[Dataset entries]
※

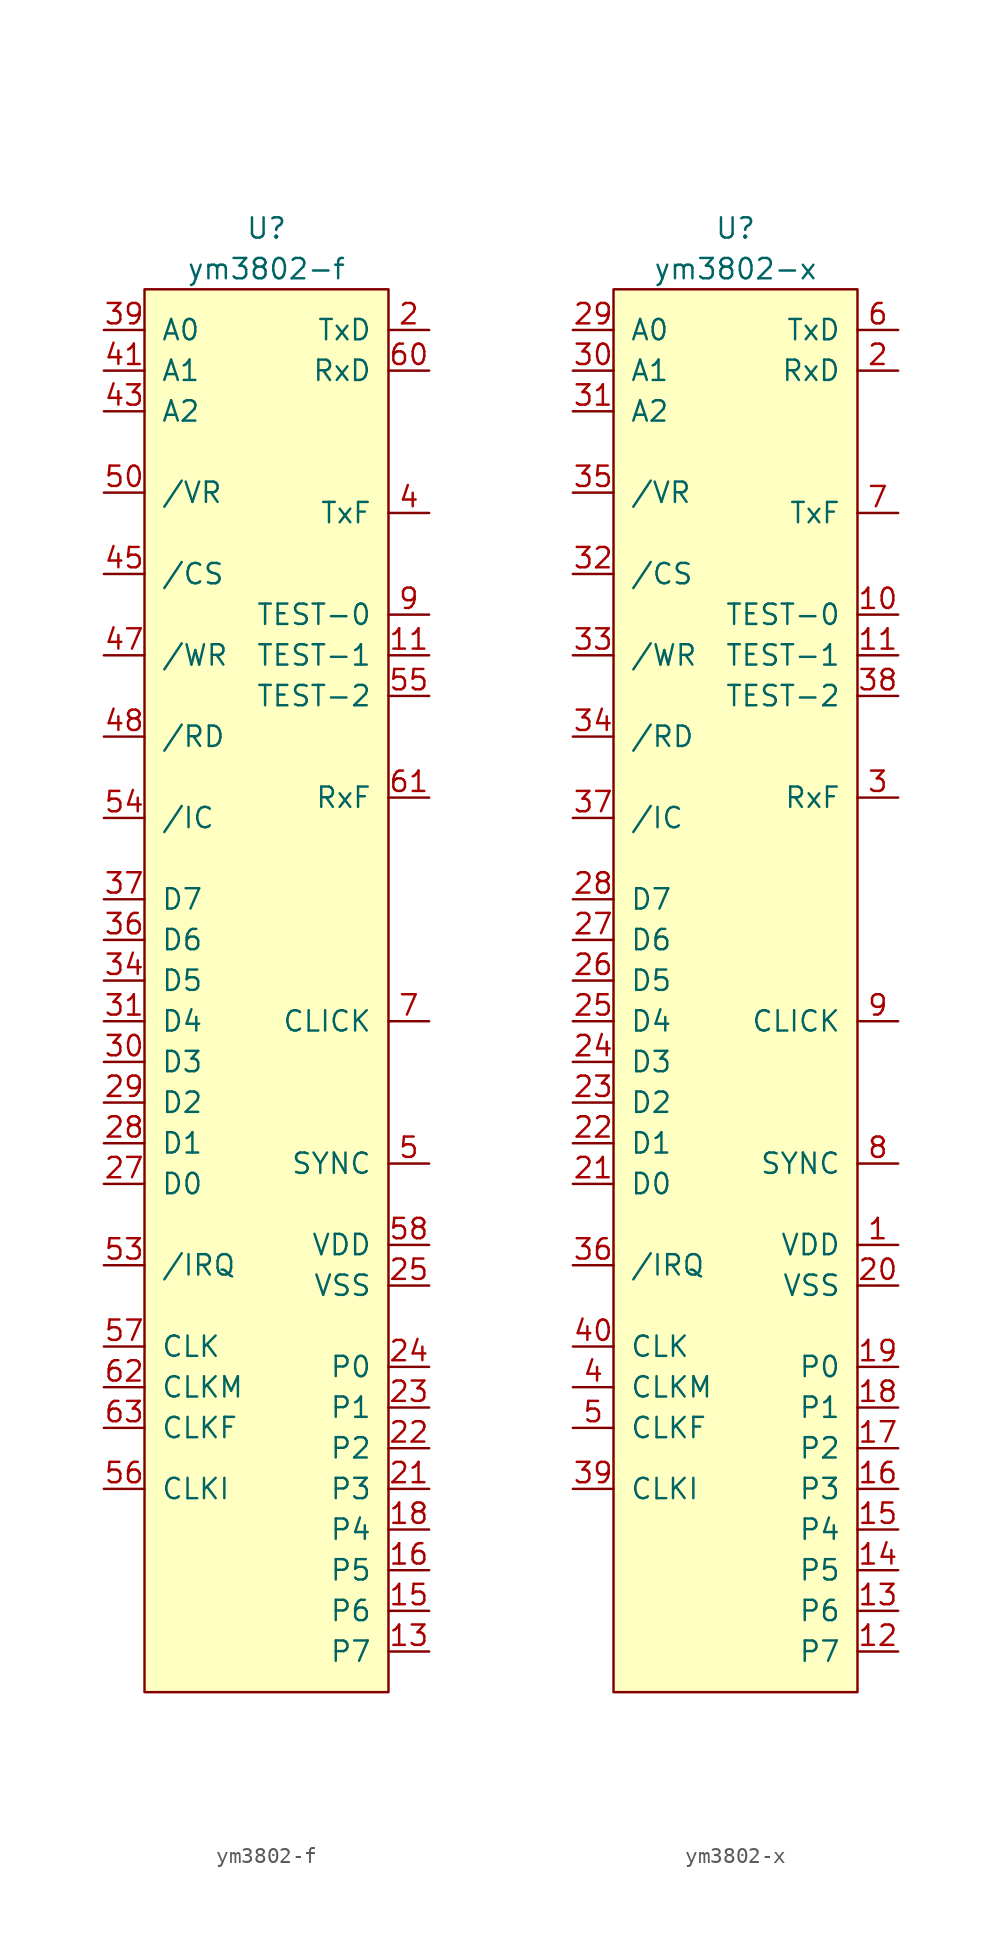
<source format=kicad_sym>
(kicad_symbol_lib
  (version 20231120)
  (generator "kicad_symbol_editor")
  (generator_version "8.0")
  (symbol "ym3802-f"
    (pin_names
      (offset 1.016))
    (property "Reference" "U"
      (at 7.62 3.81 0)
      (effects (font (size 1.27 1.27))))
    (property "Value" "ym3802-f"
      (at 7.62 1.27 0)
      (effects (font (size 1.27 1.27))))
    (symbol "ym3802-f_0_1"
      (rectangle (start 0 0) (end 15.24 -87.63) (stroke (width 0) (type solid)) (fill (type background))))
    (symbol "ym3802-f_1_1"
      (pin input line (at 17.78 -22.86 180) (length 2.54) (name "TEST-1" (effects (font (size 1.27 1.27)))) (number "11" (effects (font (size 1.27 1.27)))))
      (pin bidirectional line (at 17.78 -85.09 180) (length 2.54) (name "P7" (effects (font (size 1.27 1.27)))) (number "13" (effects (font (size 1.27 1.27)))))
      (pin bidirectional line (at 17.78 -82.55 180) (length 2.54) (name "P6" (effects (font (size 1.27 1.27)))) (number "15" (effects (font (size 1.27 1.27)))))
      (pin bidirectional line (at 17.78 -80.01 180) (length 2.54) (name "P5" (effects (font (size 1.27 1.27)))) (number "16" (effects (font (size 1.27 1.27)))))
      (pin bidirectional line (at 17.78 -77.47 180) (length 2.54) (name "P4" (effects (font (size 1.27 1.27)))) (number "18" (effects (font (size 1.27 1.27)))))
      (pin output line (at 17.78 -2.54 180) (length 2.54) (name "TxD" (effects (font (size 1.27 1.27)))) (number "2" (effects (font (size 1.27 1.27)))))
      (pin bidirectional line (at 17.78 -74.93 180) (length 2.54) (name "P3" (effects (font (size 1.27 1.27)))) (number "21" (effects (font (size 1.27 1.27)))))
      (pin bidirectional line (at 17.78 -72.39 180) (length 2.54) (name "P2" (effects (font (size 1.27 1.27)))) (number "22" (effects (font (size 1.27 1.27)))))
      (pin bidirectional line (at 17.78 -69.85 180) (length 2.54) (name "P1" (effects (font (size 1.27 1.27)))) (number "23" (effects (font (size 1.27 1.27)))))
      (pin bidirectional line (at 17.78 -67.31 180) (length 2.54) (name "P0" (effects (font (size 1.27 1.27)))) (number "24" (effects (font (size 1.27 1.27)))))
      (pin input line (at 17.78 -62.23 180) (length 2.54) (name "VSS" (effects (font (size 1.27 1.27)))) (number "25" (effects (font (size 1.27 1.27)))))
      (pin input line (at -2.54 -55.88 0) (length 2.54) (name "D0" (effects (font (size 1.27 1.27)))) (number "27" (effects (font (size 1.27 1.27)))))
      (pin input line (at -2.54 -53.34 0) (length 2.54) (name "D1" (effects (font (size 1.27 1.27)))) (number "28" (effects (font (size 1.27 1.27)))))
      (pin input line (at -2.54 -50.8 0) (length 2.54) (name "D2" (effects (font (size 1.27 1.27)))) (number "29" (effects (font (size 1.27 1.27)))))
      (pin input line (at -2.54 -48.26 0) (length 2.54) (name "D3" (effects (font (size 1.27 1.27)))) (number "30" (effects (font (size 1.27 1.27)))))
      (pin input line (at -2.54 -45.72 0) (length 2.54) (name "D4" (effects (font (size 1.27 1.27)))) (number "31" (effects (font (size 1.27 1.27)))))
      (pin input line (at -2.54 -43.18 0) (length 2.54) (name "D5" (effects (font (size 1.27 1.27)))) (number "34" (effects (font (size 1.27 1.27)))))
      (pin input line (at -2.54 -40.64 0) (length 2.54) (name "D6" (effects (font (size 1.27 1.27)))) (number "36" (effects (font (size 1.27 1.27)))))
      (pin input line (at -2.54 -38.1 0) (length 2.54) (name "D7" (effects (font (size 1.27 1.27)))) (number "37" (effects (font (size 1.27 1.27)))))
      (pin input line (at -2.54 -2.54 0) (length 2.54) (name "A0" (effects (font (size 1.27 1.27)))) (number "39" (effects (font (size 1.27 1.27)))))
      (pin output line (at 17.78 -13.97 180) (length 2.54) (name "TxF" (effects (font (size 1.27 1.27)))) (number "4" (effects (font (size 1.27 1.27)))))
      (pin input line (at -2.54 -5.08 0) (length 2.54) (name "A1" (effects (font (size 1.27 1.27)))) (number "41" (effects (font (size 1.27 1.27)))))
      (pin input line (at -2.54 -7.62 0) (length 2.54) (name "A2" (effects (font (size 1.27 1.27)))) (number "43" (effects (font (size 1.27 1.27)))))
      (pin input line (at -2.54 -17.78 0) (length 2.54) (name "/CS" (effects (font (size 1.27 1.27)))) (number "45" (effects (font (size 1.27 1.27)))))
      (pin input line (at -2.54 -22.86 0) (length 2.54) (name "/WR" (effects (font (size 1.27 1.27)))) (number "47" (effects (font (size 1.27 1.27)))))
      (pin input line (at -2.54 -27.94 0) (length 2.54) (name "/RD" (effects (font (size 1.27 1.27)))) (number "48" (effects (font (size 1.27 1.27)))))
      (pin output line (at 17.78 -54.61 180) (length 2.54) (name "SYNC" (effects (font (size 1.27 1.27)))) (number "5" (effects (font (size 1.27 1.27)))))
      (pin input line (at -2.54 -12.7 0) (length 2.54) (name "/VR" (effects (font (size 1.27 1.27)))) (number "50" (effects (font (size 1.27 1.27)))))
      (pin output line (at -2.54 -60.96 0) (length 2.54) (name "/IRQ" (effects (font (size 1.27 1.27)))) (number "53" (effects (font (size 1.27 1.27)))))
      (pin input line (at -2.54 -33.02 0) (length 2.54) (name "/IC" (effects (font (size 1.27 1.27)))) (number "54" (effects (font (size 1.27 1.27)))))
      (pin input line (at 17.78 -25.4 180) (length 2.54) (name "TEST-2" (effects (font (size 1.27 1.27)))) (number "55" (effects (font (size 1.27 1.27)))))
      (pin output line (at -2.54 -74.93 0) (length 2.54) (name "CLKI" (effects (font (size 1.27 1.27)))) (number "56" (effects (font (size 1.27 1.27)))))
      (pin input line (at -2.54 -66.04 0) (length 2.54) (name "CLK" (effects (font (size 1.27 1.27)))) (number "57" (effects (font (size 1.27 1.27)))))
      (pin input line (at 17.78 -59.69 180) (length 2.54) (name "VDD" (effects (font (size 1.27 1.27)))) (number "58" (effects (font (size 1.27 1.27)))))
      (pin input line (at 17.78 -5.08 180) (length 2.54) (name "RxD" (effects (font (size 1.27 1.27)))) (number "60" (effects (font (size 1.27 1.27)))))
      (pin input line (at 17.78 -31.75 180) (length 2.54) (name "RxF" (effects (font (size 1.27 1.27)))) (number "61" (effects (font (size 1.27 1.27)))))
      (pin input line (at -2.54 -68.58 0) (length 2.54) (name "CLKM" (effects (font (size 1.27 1.27)))) (number "62" (effects (font (size 1.27 1.27)))))
      (pin input line (at -2.54 -71.12 0) (length 2.54) (name "CLKF" (effects (font (size 1.27 1.27)))) (number "63" (effects (font (size 1.27 1.27)))))
      (pin output line (at 17.78 -45.72 180) (length 2.54) (name "CLICK" (effects (font (size 1.27 1.27)))) (number "7" (effects (font (size 1.27 1.27)))))
      (pin input line (at 17.78 -20.32 180) (length 2.54) (name "TEST-0" (effects (font (size 1.27 1.27)))) (number "9" (effects (font (size 1.27 1.27)))))))
  (symbol "ym3802-x"
    (pin_names
      (offset 1.016))
    (property "Reference" "U"
      (at 7.62 3.81 0)
      (effects (font (size 1.27 1.27))))
    (property "Value" "ym3802-x"
      (at 7.62 1.27 0)
      (effects (font (size 1.27 1.27))))
    (symbol "ym3802-x_0_1"
      (rectangle (start 0 0) (end 15.24 -87.63) (stroke (width 0) (type solid)) (fill (type background))))
    (symbol "ym3802-x_1_1"
      (pin input line (at 17.78 -59.69 180) (length 2.54) (name "VDD" (effects (font (size 1.27 1.27)))) (number "1" (effects (font (size 1.27 1.27)))))
      (pin input line (at 17.78 -20.32 180) (length 2.54) (name "TEST-0" (effects (font (size 1.27 1.27)))) (number "10" (effects (font (size 1.27 1.27)))))
      (pin input line (at 17.78 -22.86 180) (length 2.54) (name "TEST-1" (effects (font (size 1.27 1.27)))) (number "11" (effects (font (size 1.27 1.27)))))
      (pin bidirectional line (at 17.78 -85.09 180) (length 2.54) (name "P7" (effects (font (size 1.27 1.27)))) (number "12" (effects (font (size 1.27 1.27)))))
      (pin bidirectional line (at 17.78 -82.55 180) (length 2.54) (name "P6" (effects (font (size 1.27 1.27)))) (number "13" (effects (font (size 1.27 1.27)))))
      (pin bidirectional line (at 17.78 -80.01 180) (length 2.54) (name "P5" (effects (font (size 1.27 1.27)))) (number "14" (effects (font (size 1.27 1.27)))))
      (pin bidirectional line (at 17.78 -77.47 180) (length 2.54) (name "P4" (effects (font (size 1.27 1.27)))) (number "15" (effects (font (size 1.27 1.27)))))
      (pin bidirectional line (at 17.78 -74.93 180) (length 2.54) (name "P3" (effects (font (size 1.27 1.27)))) (number "16" (effects (font (size 1.27 1.27)))))
      (pin bidirectional line (at 17.78 -72.39 180) (length 2.54) (name "P2" (effects (font (size 1.27 1.27)))) (number "17" (effects (font (size 1.27 1.27)))))
      (pin bidirectional line (at 17.78 -69.85 180) (length 2.54) (name "P1" (effects (font (size 1.27 1.27)))) (number "18" (effects (font (size 1.27 1.27)))))
      (pin bidirectional line (at 17.78 -67.31 180) (length 2.54) (name "P0" (effects (font (size 1.27 1.27)))) (number "19" (effects (font (size 1.27 1.27)))))
      (pin input line (at 17.78 -5.08 180) (length 2.54) (name "RxD" (effects (font (size 1.27 1.27)))) (number "2" (effects (font (size 1.27 1.27)))))
      (pin input line (at 17.78 -62.23 180) (length 2.54) (name "VSS" (effects (font (size 1.27 1.27)))) (number "20" (effects (font (size 1.27 1.27)))))
      (pin input line (at -2.54 -55.88 0) (length 2.54) (name "D0" (effects (font (size 1.27 1.27)))) (number "21" (effects (font (size 1.27 1.27)))))
      (pin input line (at -2.54 -53.34 0) (length 2.54) (name "D1" (effects (font (size 1.27 1.27)))) (number "22" (effects (font (size 1.27 1.27)))))
      (pin input line (at -2.54 -50.8 0) (length 2.54) (name "D2" (effects (font (size 1.27 1.27)))) (number "23" (effects (font (size 1.27 1.27)))))
      (pin input line (at -2.54 -48.26 0) (length 2.54) (name "D3" (effects (font (size 1.27 1.27)))) (number "24" (effects (font (size 1.27 1.27)))))
      (pin input line (at -2.54 -45.72 0) (length 2.54) (name "D4" (effects (font (size 1.27 1.27)))) (number "25" (effects (font (size 1.27 1.27)))))
      (pin input line (at -2.54 -43.18 0) (length 2.54) (name "D5" (effects (font (size 1.27 1.27)))) (number "26" (effects (font (size 1.27 1.27)))))
      (pin input line (at -2.54 -40.64 0) (length 2.54) (name "D6" (effects (font (size 1.27 1.27)))) (number "27" (effects (font (size 1.27 1.27)))))
      (pin input line (at -2.54 -38.1 0) (length 2.54) (name "D7" (effects (font (size 1.27 1.27)))) (number "28" (effects (font (size 1.27 1.27)))))
      (pin input line (at -2.54 -2.54 0) (length 2.54) (name "A0" (effects (font (size 1.27 1.27)))) (number "29" (effects (font (size 1.27 1.27)))))
      (pin input line (at 17.78 -31.75 180) (length 2.54) (name "RxF" (effects (font (size 1.27 1.27)))) (number "3" (effects (font (size 1.27 1.27)))))
      (pin input line (at -2.54 -5.08 0) (length 2.54) (name "A1" (effects (font (size 1.27 1.27)))) (number "30" (effects (font (size 1.27 1.27)))))
      (pin input line (at -2.54 -7.62 0) (length 2.54) (name "A2" (effects (font (size 1.27 1.27)))) (number "31" (effects (font (size 1.27 1.27)))))
      (pin input line (at -2.54 -17.78 0) (length 2.54) (name "/CS" (effects (font (size 1.27 1.27)))) (number "32" (effects (font (size 1.27 1.27)))))
      (pin input line (at -2.54 -22.86 0) (length 2.54) (name "/WR" (effects (font (size 1.27 1.27)))) (number "33" (effects (font (size 1.27 1.27)))))
      (pin input line (at -2.54 -27.94 0) (length 2.54) (name "/RD" (effects (font (size 1.27 1.27)))) (number "34" (effects (font (size 1.27 1.27)))))
      (pin input line (at -2.54 -12.7 0) (length 2.54) (name "/VR" (effects (font (size 1.27 1.27)))) (number "35" (effects (font (size 1.27 1.27)))))
      (pin output line (at -2.54 -60.96 0) (length 2.54) (name "/IRQ" (effects (font (size 1.27 1.27)))) (number "36" (effects (font (size 1.27 1.27)))))
      (pin input line (at -2.54 -33.02 0) (length 2.54) (name "/IC" (effects (font (size 1.27 1.27)))) (number "37" (effects (font (size 1.27 1.27)))))
      (pin input line (at 17.78 -25.4 180) (length 2.54) (name "TEST-2" (effects (font (size 1.27 1.27)))) (number "38" (effects (font (size 1.27 1.27)))))
      (pin output line (at -2.54 -74.93 0) (length 2.54) (name "CLKI" (effects (font (size 1.27 1.27)))) (number "39" (effects (font (size 1.27 1.27)))))
      (pin input line (at -2.54 -68.58 0) (length 2.54) (name "CLKM" (effects (font (size 1.27 1.27)))) (number "4" (effects (font (size 1.27 1.27)))))
      (pin input line (at -2.54 -66.04 0) (length 2.54) (name "CLK" (effects (font (size 1.27 1.27)))) (number "40" (effects (font (size 1.27 1.27)))))
      (pin input line (at -2.54 -71.12 0) (length 2.54) (name "CLKF" (effects (font (size 1.27 1.27)))) (number "5" (effects (font (size 1.27 1.27)))))
      (pin output line (at 17.78 -2.54 180) (length 2.54) (name "TxD" (effects (font (size 1.27 1.27)))) (number "6" (effects (font (size 1.27 1.27)))))
      (pin output line (at 17.78 -13.97 180) (length 2.54) (name "TxF" (effects (font (size 1.27 1.27)))) (number "7" (effects (font (size 1.27 1.27)))))
      (pin output line (at 17.78 -54.61 180) (length 2.54) (name "SYNC" (effects (font (size 1.27 1.27)))) (number "8" (effects (font (size 1.27 1.27)))))
      (pin output line (at 17.78 -45.72 180) (length 2.54) (name "CLICK" (effects (font (size 1.27 1.27)))) (number "9" (effects (font (size 1.27 1.27))))))))
</source>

※

Work order
Copy out every line from the data above that has "SYNC" in it.

Reply
      (pin output line (at 17.78 -54.61 180) (length 2.54) (name "SYNC" (effects (font (size 1.27 1.27)))) (number "5" (effects (font (size 1.27 1.27)))))
      (pin output line (at 17.78 -54.61 180) (length 2.54) (name "SYNC" (effects (font (size 1.27 1.27)))) (number "8" (effects (font (size 1.27 1.27)))))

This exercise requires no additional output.